Choosing the Repair Tables option does one additional step before going on to do a rebuild indexes. It trawls through the tables and validates all the records as much as possible. If it finds errors where possible the record is repaired and if not the record is deleted. Any records that have previously been marked for deletion are also deleted at this stage. This results in a smaller data file than before.
The resulting table is written to a new file whilst it is being compiled. When it is complete the names are swapped so that the new table has the original file name and the replaced table is given a .sav file extension. There are now effectively two copies of the table. Once you have tested the repaired database and are happy, you can delete all the .sav files.
After the new table is in place the system goes on to perform a normal rebuild of the indexes.
When should you repair a table?
There are three reasons why you might want to repair a table.
You are about to perform a version update. Whilst this is not normally necessary, it may become so if the update has previously been attempted and failed for whatever reason.
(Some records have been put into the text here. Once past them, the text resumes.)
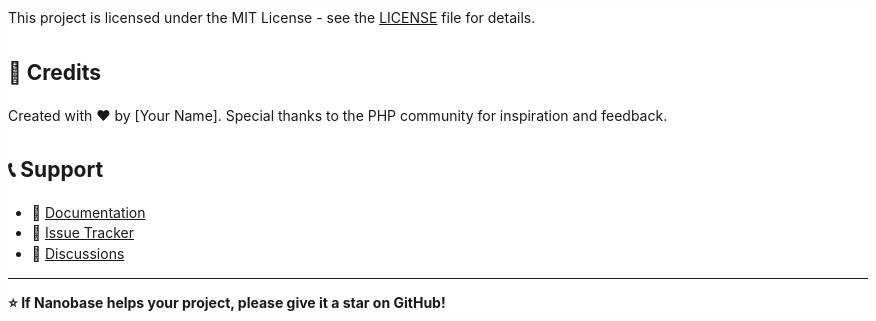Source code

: This project is licensed under the MIT License - see the [LICENSE](LICENSE) file for details.

## 🌟 Credits

Created with ❤️ by [Your Name]. Special thanks to the PHP community for inspiration and feedback.

## 📞 Support

- 📖 [Documentation](docs/)
- 🐛 [Issue Tracker](https://github.com/your-username/nanobase/issues)
- 💬 [Discussions](https://github.com/your-username/nanobase/discussions)

---

**⭐ If Nanobase helps your project, please give it a star on GitHub!**
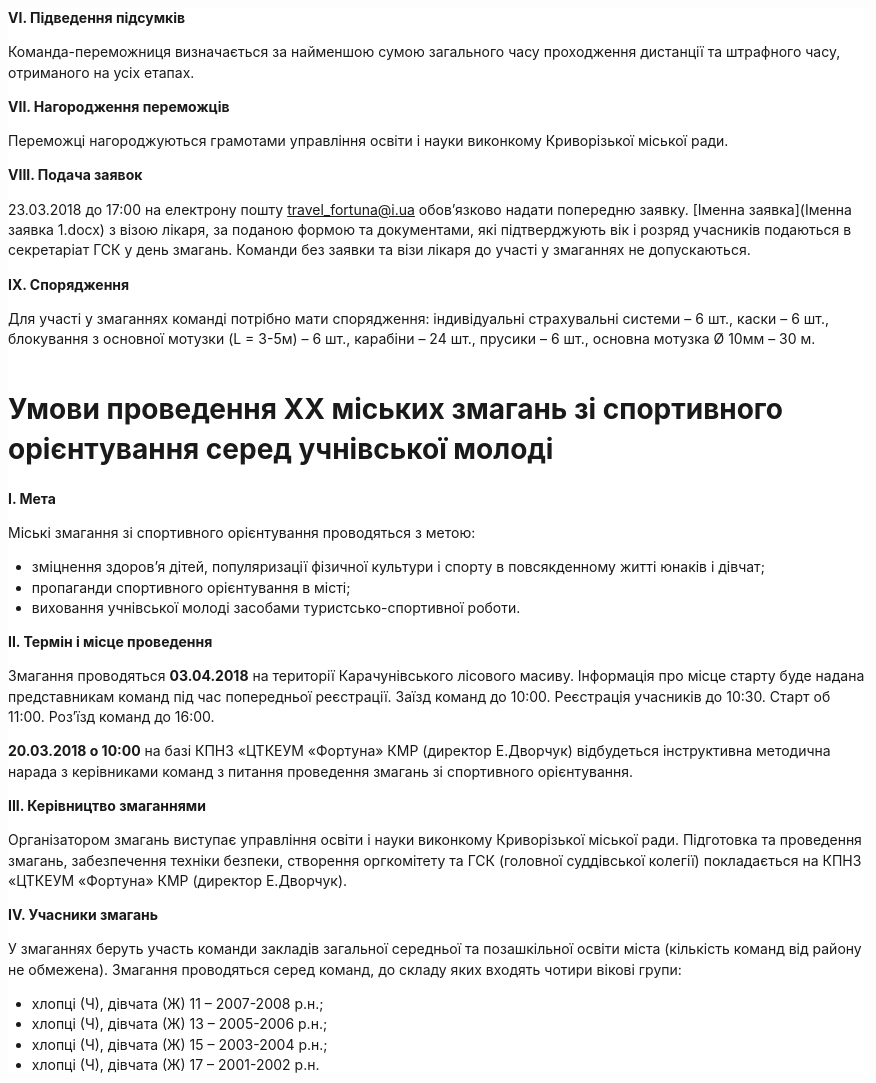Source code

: **VI. Підведення підсумків**

Команда-переможниця визначається за найменшою сумою загального часу проходження дистанції та штрафного часу, отриманого на усіх етапах.

**VII. Нагородження переможців**

Переможці нагороджуються грамотами управління освіти і науки виконкому Криворізької міської ради.

**VIII. Подача заявок**

23.03.2018 до 17:00 на електрону пошту travel_fortuna@i.ua обов’язково надати попередню заявку.
[Іменна заявка](Іменна заявка 1.docx) з візою лікаря, за поданою формою та документами, які підтверджують вік і розряд учасників подаються в секретаріат ГСК у день змагань. Команди без заявки та візи лікаря до участі у змаганнях не допускаються.

**IХ. Спорядження**

Для участі у змаганнях команді потрібно мати спорядження: індивідуальні страхувальні системи – 6 шт., каски – 6 шт., блокування з основної мотузки (L = 3-5м) – 6 шт., карабіни – 24 шт., прусики – 6 шт., основна мотузка Ø 10мм – 30 м.

# Умови проведення ХХ міських змагань зі спортивного орієнтування серед учнівської молоді

**І. Мета**

Міські змагання зі спортивного орієнтування проводяться з метою:

- зміцнення здоров’я дітей, популяризації фізичної культури і спорту в повсякденному житті юнаків і дівчат;
- пропаганди спортивного орієнтування в місті;
- виховання учнівської молоді засобами туристсько-спортивної роботи.

**ІІ. Термін і місце проведення**

Змагання проводяться **03.04.2018** на території Карачунівського лісового масиву. Інформація про місце старту буде надана представникам команд під час попередньої реєстрації. Заїзд команд до 10:00. Реєстрація учасників до 10:30. Старт об 11:00. Роз’їзд команд до 16:00.

**20.03.2018 о 10:00** на базі КПНЗ «ЦТКЕУМ «Фортуна» КМР (директор Е.Дворчук) відбудеться інструктивна методична нарада з керівниками команд з питання проведення змагань зі спортивного орієнтування.

**ІІІ. Керівництво змаганнями**

Організатором змагань виступає управління освіти і науки виконкому Криворізької міської ради. Підготовка та проведення змагань, забезпечення техніки безпеки, створення оргкомітету та ГСК (головної суддівської колегії) покладається на КПНЗ «ЦТКЕУМ «Фортуна» КМР (директор Е.Дворчук).

**ІV. Учасники змагань**

У змаганнях беруть участь команди закладів загальної середньої та позашкільної освіти міста (кількість команд від району не обмежена). Змагання проводяться серед команд, до складу яких входять чотири вікові групи:

- хлопці (Ч), дівчата (Ж) 11 – 2007-2008 р.н.;
- хлопці (Ч), дівчата (Ж) 13 – 2005-2006 р.н.;
- хлопці (Ч), дівчата (Ж) 15 – 2003-2004 р.н.;
- хлопці (Ч), дівчата (Ж) 17 – 2001-2002 р.н.

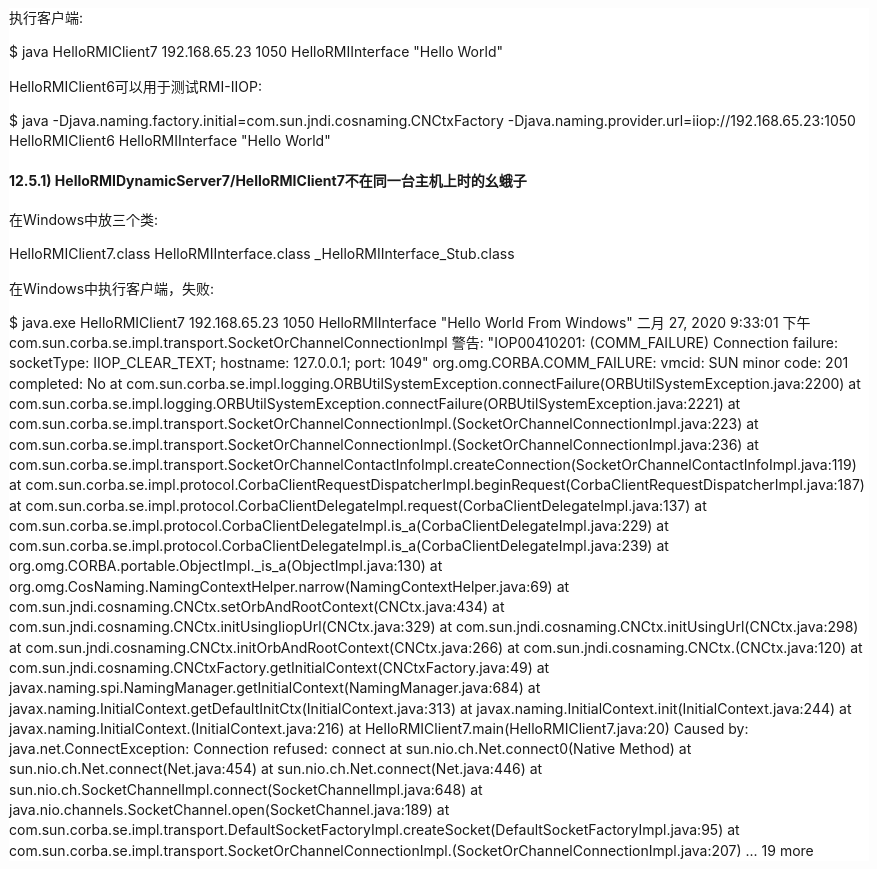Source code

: 执行客户端:

$ java HelloRMIClient7 192.168.65.23 1050 HelloRMIInterface "Hello World"

HelloRMIClient6可以用于测试RMI-IIOP:

$ java -Djava.naming.factory.initial=com.sun.jndi.cosnaming.CNCtxFactory -Djava.naming.provider.url=iiop://192.168.65.23:1050 HelloRMIClient6 HelloRMIInterface "Hello World"

#### 12.5.1) HelloRMIDynamicServer7/HelloRMIClient7不在同一台主机上时的幺蛾子

在Windows中放三个类:

HelloRMIClient7.class
HelloRMIInterface.class
_HelloRMIInterface_Stub.class

在Windows中执行客户端，失败:

$ java.exe HelloRMIClient7 192.168.65.23 1050 HelloRMIInterface "Hello World From Windows"
二月 27, 2020 9:33:01 下午 com.sun.corba.se.impl.transport.SocketOrChannelConnectionImpl <init>
警告: "IOP00410201: (COMM_FAILURE) Connection failure: socketType: IIOP_CLEAR_TEXT; hostname: 127.0.0.1; port: 1049"
org.omg.CORBA.COMM_FAILURE:   vmcid: SUN  minor code: 201  completed: No
        at com.sun.corba.se.impl.logging.ORBUtilSystemException.connectFailure(ORBUtilSystemException.java:2200)
        at com.sun.corba.se.impl.logging.ORBUtilSystemException.connectFailure(ORBUtilSystemException.java:2221)
        at com.sun.corba.se.impl.transport.SocketOrChannelConnectionImpl.<init>(SocketOrChannelConnectionImpl.java:223)
        at com.sun.corba.se.impl.transport.SocketOrChannelConnectionImpl.<init>(SocketOrChannelConnectionImpl.java:236)
        at com.sun.corba.se.impl.transport.SocketOrChannelContactInfoImpl.createConnection(SocketOrChannelContactInfoImpl.java:119)
        at com.sun.corba.se.impl.protocol.CorbaClientRequestDispatcherImpl.beginRequest(CorbaClientRequestDispatcherImpl.java:187)
        at com.sun.corba.se.impl.protocol.CorbaClientDelegateImpl.request(CorbaClientDelegateImpl.java:137)
        at com.sun.corba.se.impl.protocol.CorbaClientDelegateImpl.is_a(CorbaClientDelegateImpl.java:229)
        at com.sun.corba.se.impl.protocol.CorbaClientDelegateImpl.is_a(CorbaClientDelegateImpl.java:239)
        at org.omg.CORBA.portable.ObjectImpl._is_a(ObjectImpl.java:130)
        at org.omg.CosNaming.NamingContextHelper.narrow(NamingContextHelper.java:69)
        at com.sun.jndi.cosnaming.CNCtx.setOrbAndRootContext(CNCtx.java:434)
        at com.sun.jndi.cosnaming.CNCtx.initUsingIiopUrl(CNCtx.java:329)
        at com.sun.jndi.cosnaming.CNCtx.initUsingUrl(CNCtx.java:298)
        at com.sun.jndi.cosnaming.CNCtx.initOrbAndRootContext(CNCtx.java:266)
        at com.sun.jndi.cosnaming.CNCtx.<init>(CNCtx.java:120)
        at com.sun.jndi.cosnaming.CNCtxFactory.getInitialContext(CNCtxFactory.java:49)
        at javax.naming.spi.NamingManager.getInitialContext(NamingManager.java:684)
        at javax.naming.InitialContext.getDefaultInitCtx(InitialContext.java:313)
        at javax.naming.InitialContext.init(InitialContext.java:244)
        at javax.naming.InitialContext.<init>(InitialContext.java:216)
        at HelloRMIClient7.main(HelloRMIClient7.java:20)
Caused by: java.net.ConnectException: Connection refused: connect
        at sun.nio.ch.Net.connect0(Native Method)
        at sun.nio.ch.Net.connect(Net.java:454)
        at sun.nio.ch.Net.connect(Net.java:446)
        at sun.nio.ch.SocketChannelImpl.connect(SocketChannelImpl.java:648)
        at java.nio.channels.SocketChannel.open(SocketChannel.java:189)
        at com.sun.corba.se.impl.transport.DefaultSocketFactoryImpl.createSocket(DefaultSocketFactoryImpl.java:95)
        at com.sun.corba.se.impl.transport.SocketOrChannelConnectionImpl.<init>(SocketOrChannelConnectionImpl.java:207)
        ... 19 more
As the version update may have cause to change the database structure it may fail if it encounters corrupt data. The repair process can eliminate this data. If this were the reason you could only rebuild the table that caused the failure, in most cases though you would repair all tables.
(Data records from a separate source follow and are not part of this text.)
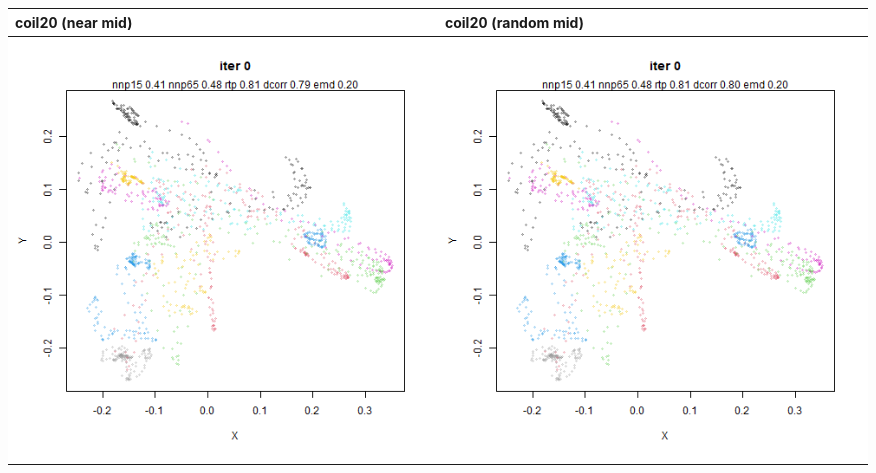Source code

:| coil20 (near mid) | coil20 (random mid) | 
|:--|:--|
![coil20-pacmap-15-it0](../img/pacmap/nomid/coil20-pacmap-15-it0.png)|![coil20-pacmap-15-mirandom-it0](../img/pacmap/nomid/coil20-pacmap-15-mirandom-it0.png)|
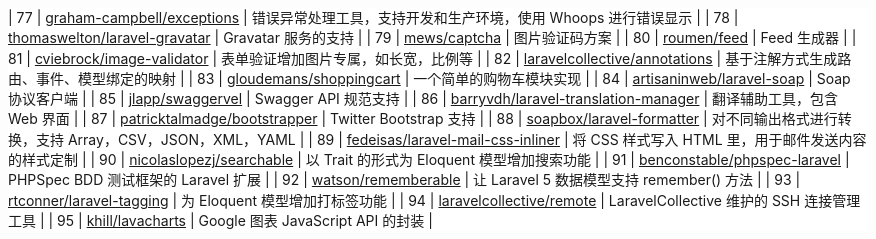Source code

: | 77   | [graham-campbell/exceptions](https://github.com/GrahamCampbell/Laravel-Exceptions)                | 错误异常处理工具，支持开发和生产环境，使用 Whoops 进行错误显示                                                                                                                                             |
| 78   | [thomaswelton/laravel-gravatar](https://github.com/thomaswelton/laravel-gravatar)                 | Gravatar 服务的支持                                                                                                                                                                                        |
| 79   | [mews/captcha](https://github.com/mewebstudio/captcha)                                            | 图片验证码方案                                                                                                                                                                                             |
| 80   | [roumen/feed](https://github.com/RoumenDamianoff/laravel-feed)                                    | Feed 生成器                                                                                                                                                                                                |
| 81   | [cviebrock/image-validator](https://github.com/cviebrock/image-validator)                         | 表单验证增加图片专属，如长宽，比例等                                                                                                                                                                       |
| 82   | [laravelcollective/annotations](https://github.com/LaravelCollective/annotations)                 | 基于注解方式生成路由、事件、模型绑定的映射                                                                                                                                                                 |
| 83   | [gloudemans/shoppingcart](https://github.com/Crinsane/LaravelShoppingcart)                        | 一个简单的购物车模块实现                                                                                                                                                                                   |
| 84   | [artisaninweb/laravel-soap](https://github.com/artisaninweb/laravel-soap)                         | Soap 协议客户端                                                                                                                                                                                            |
| 85   | [jlapp/swaggervel](https://github.com/slampenny/Swaggervel)                                       | Swagger API 规范支持                                                                                                                                                                                       |
| 86   | [barryvdh/laravel-translation-manager](https://github.com/barryvdh/laravel-translation-manager)   | 翻译辅助工具，包含 Web 界面                                                                                                                                                                                |
| 87   | [patricktalmadge/bootstrapper](https://github.com/patricktalmadge/bootstrapper)                   | Twitter Bootstrap 支持                                                                                                                                                                                     |
| 88   | [soapbox/laravel-formatter](https://github.com/SoapBox/laravel-formatter)                         | 对不同输出格式进行转换，支持 Array，CSV，JSON，XML，YAML                                                                                                                                                   |
| 89   | [fedeisas/laravel-mail-css-inliner](https://github.com/fedeisas/laravel-mail-css-inliner)         | 将 CSS 样式写入 HTML 里，用于邮件发送内容的样式定制                                                                                                                                                        |
| 90   | [nicolaslopezj/searchable](https://github.com/nicolaslopezj/searchable)                           | 以 Trait 的形式为 Eloquent 模型增加搜索功能                                                                                                                                                                |
| 91   | [benconstable/phpspec-laravel](https://github.com/BenConstable/phpspec-laravel)                   | PHPSpec BDD 测试框架的 Laravel 扩展                                                                                                                                                                        |
| 92   | [watson/rememberable](https://github.com/dwightwatson/rememberable)                               | 让 Laravel 5 数据模型支持 remember() 方法                                                                                                                                                                  |
| 93   | [rtconner/laravel-tagging](https://github.com/rtconner/laravel-tagging)                           | 为 Eloquent 模型增加打标签功能                                                                                                                                                                             |
| 94   | [laravelcollective/remote](https://github.com/LaravelCollective/remote)                           | LaravelCollective 维护的 SSH 连接管理工具                                                                                                                                                                  |
| 95   | [khill/lavacharts](https://github.com/kevinkhill/lavacharts)                                      | Google 图表 JavaScript API 的封装                                                                                                                                                                          |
You have deleted a lot of records and wish to compress the database. This is not really necessary. However should you need to permanently delete a record so that it cannot be recovered, or you are genuinely very low on disk space then you may wish to do this.
You still have a problem that the rebuild indexes process has not fixed. On some occasions the rebuild index process may not be able to cope with a corruption of the data file and may keep producing the same wrong result. In this case a repair may be the answer to delete or correct the corruption so the rebuild process works.
Why should you repair?
You should repair a table because:
Otherwise updates may not work correctly
Data tables may be larger than necessary or deleted records may be recoverable.
The rebuild index process may not work correctly.
How do you repair?
The steps are exactly as for doing a ‘Rebuild Index’ but selecting the 'Repair Table' option instead.